C’est un drame qui a mis en lumière les dysfonctionnements des crèches privées. Le 22 juin 2022, Myriam Jaouen, en poste depuis trois mois, ouvre seule la micro-crèche lyonnaise « Danton Rêve » du groupe People & Baby. À 8 heures, le père de Lisa, 11 mois, lui confie sa fille. Peu après, à 8 h 10 selon les éléments réunis par les enquêteurs, une autre mère venue déposer son enfant découvre la jeune employée paniquée ainsi que la fillette vomissant, et appelle les secours. Inconsciente à l’arrivée des pompiers, celle-ci décède à l’hôpital des suites de l’ingestion de Destop.
Depuis ce mardi 1er avril, Myriam Jaouen est jugée devant la cour d’assises du Rhône à Lyon pour meurtre sur mineur, elle encourt la réclusion criminelle à perpétuité. Assise dans le box des accusés, l’ex-employée de la micro crèche, âgée de 30 ans, a décliné ce matin son identité avant l’appel des jurés, quatre femmes et deux hommes, qui rendront leur verdict jeudi en fin de journée. Interrogée sur sa position sur les faits, elle a ensuite affirmé, rapporte le Figaro : « Je reconnais les faits mais (…) je n’ai pas donné la mort volontairement ». Ni son avocat ni celle des parents de la petite Lisa n’avaient souhaité s’exprimer avant l’ouverture de ce procès.
La personnalité de l’ex employée examinée
La jeune femme avait été interpellée quelques heures après le drame, le 22 juin 2022, dans un parc où elle se promenait après avoir fait du shopping. Lors de son audition, elle assure d’abord que Lisa a ingéré par accident de la peinture noire, qui devait servir à réaliser une activité au sein de la crèche. Acculée par les enquêteurs, elle admet ensuite lui avoir fait boire du Destop, parce qu’elle était « excédée par ses pleurs ». Les experts sont, eux, convaincus au vu des lésions sur le corps de la victime qu’une grande quantité de liquide a été versée, une dose peu compatible avec un geste accidentel.

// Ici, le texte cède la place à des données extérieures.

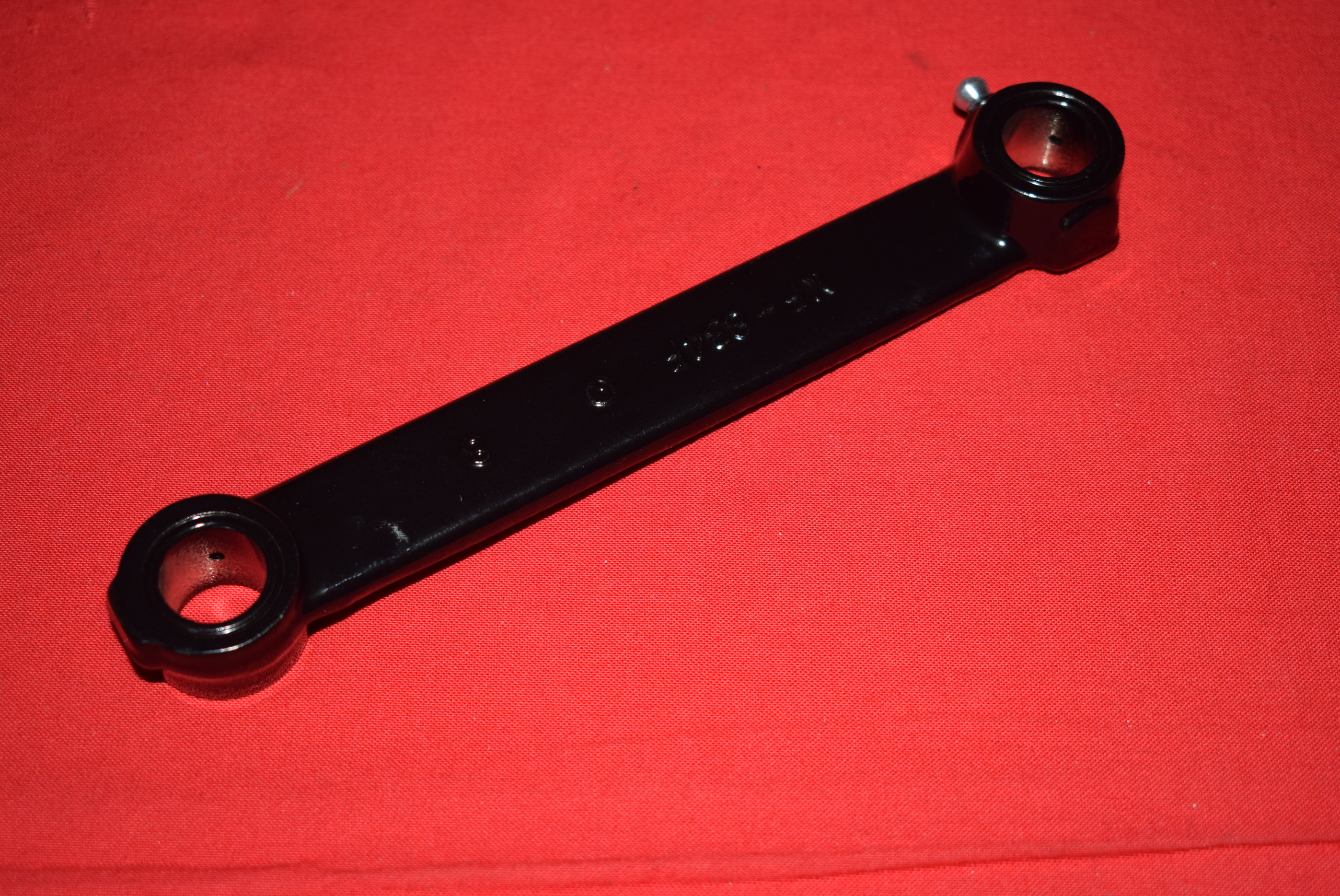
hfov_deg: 32.9
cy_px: 429
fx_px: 2272
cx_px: 683
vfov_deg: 22.3
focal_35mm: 61
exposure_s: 1/200
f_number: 5
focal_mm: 38
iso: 400
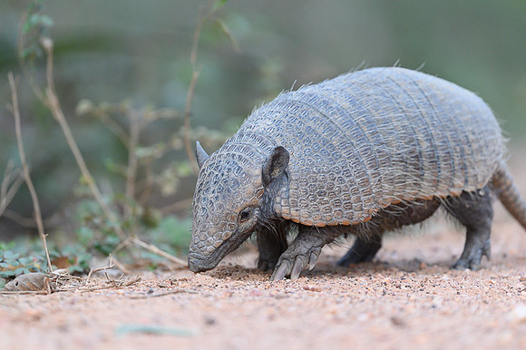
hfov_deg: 4.1
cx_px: 263
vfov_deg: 2.7
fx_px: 7301
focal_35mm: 500
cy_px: 175
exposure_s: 1/640
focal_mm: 500
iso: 2500
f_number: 4
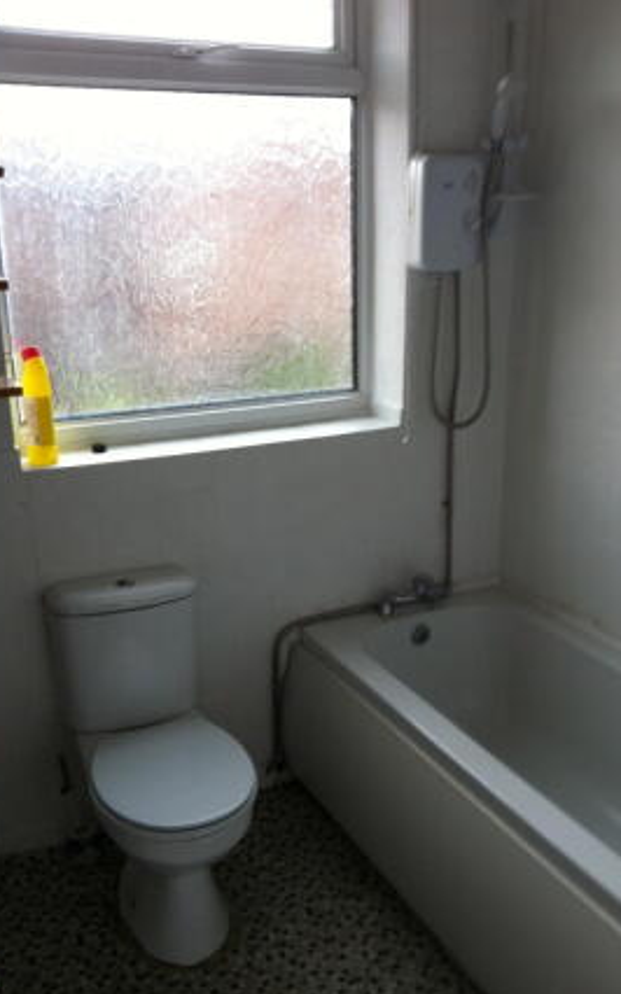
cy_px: 508
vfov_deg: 51.6
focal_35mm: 38
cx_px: 348
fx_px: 1030
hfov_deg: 33.5
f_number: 2.8
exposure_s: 1/20
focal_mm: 3.85
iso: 80
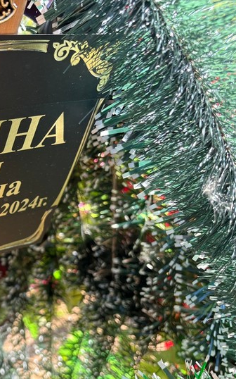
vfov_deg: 48.1
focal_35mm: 41
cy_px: 210
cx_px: -44
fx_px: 422
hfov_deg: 27.6
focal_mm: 5.96
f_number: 1.6
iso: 50
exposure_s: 1/172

Après les déclarations liminaires, les débats ce mardi devraient se pencher sur la personnalité de Myriam Jaouen, une femme immature et tendant à l’affabulation selon des experts. Même si la responsabilité de la crèche n’est pas engagée, des questions devraient également émerger sur les conditions de travail dans cet établissement qui souffrait de sous-effectif chronique et de procédures inadaptées pour assurer la sécurité des enfants, selon des éléments rapportés notamment par Victor Castanet dans son livre-enquête Les Ogres, paru en septembre 2024.
Une logique de « rentabilité maximum » qui fait « rogner sur la sécurité »
Citant « un rapport hautement confidentiel » remis par « une source interne » et « relatif aux conditions de travail des employés de cette crèche de Lyon où a eu lieu l’irréparable », le journaliste met notamment en lumière « un point particulièrement alarmant » de ce document « daté du 16 juin 2022 » : « à la question « Les nouveaux embauchés, salariés temporaires et apprentis sont-ils accueillis et informés sur la sécurité et la santé au travail ? », les inspecteurs ont répondu « NON » , rapporte-t-il estimant que « contrairement à ce que laisse entendre Christophe Durieux (président des crèches People and Baby, NDLR), les défaillances de People & Baby s’agissant de la gestion de son personnel ne sont pas des inventions de journalistes ou des rumeurs propagées par ses concurrents ».
Lors de ce procès, il faudra se pencher sur les circonstances qui « permettent à l’auteur de se livrer à son crime », estime en conséquence Me Jean Sannier, conseil de l’association Innocence en danger, qui s’est constituée partie civile tout comme Enfant Bleu Enfance Maltraitée et les parents de Lisa. L’avocat dénonce la logique économique de « rentabilité maximum » pratiquée dans les micro-crèches, qui fait « rogner sur la sécurité ». Pour lui, cela a ouvert « un interstice » et permis l’emploi d’une « salariée fragile, qu’on a recrutée sans regarder vraiment qui elle était ».
La mort de Lisa avait créé la sidération et initié plusieurs enquêtes qui ont dressé un bilan sévère des crèches privées. Trois semaines après ce décès, le gouvernement avait ainsi saisi l’Inspection générale des affaires sociales (Igas) pour analyser le secteur. Publié en avril 2023, son rapport décrit une qualité d’accueil « très disparate » et pointe une pénurie de personnel et une faiblesse des contrôles. Deux rapports parlementaires et trois livres-enquêtes ont ensuite épinglé « un système à bout de souffle » et une course au rendement menée au détriment des enfants, sans qu’aucune réforme de grande envergure ne soit menée à ce jour.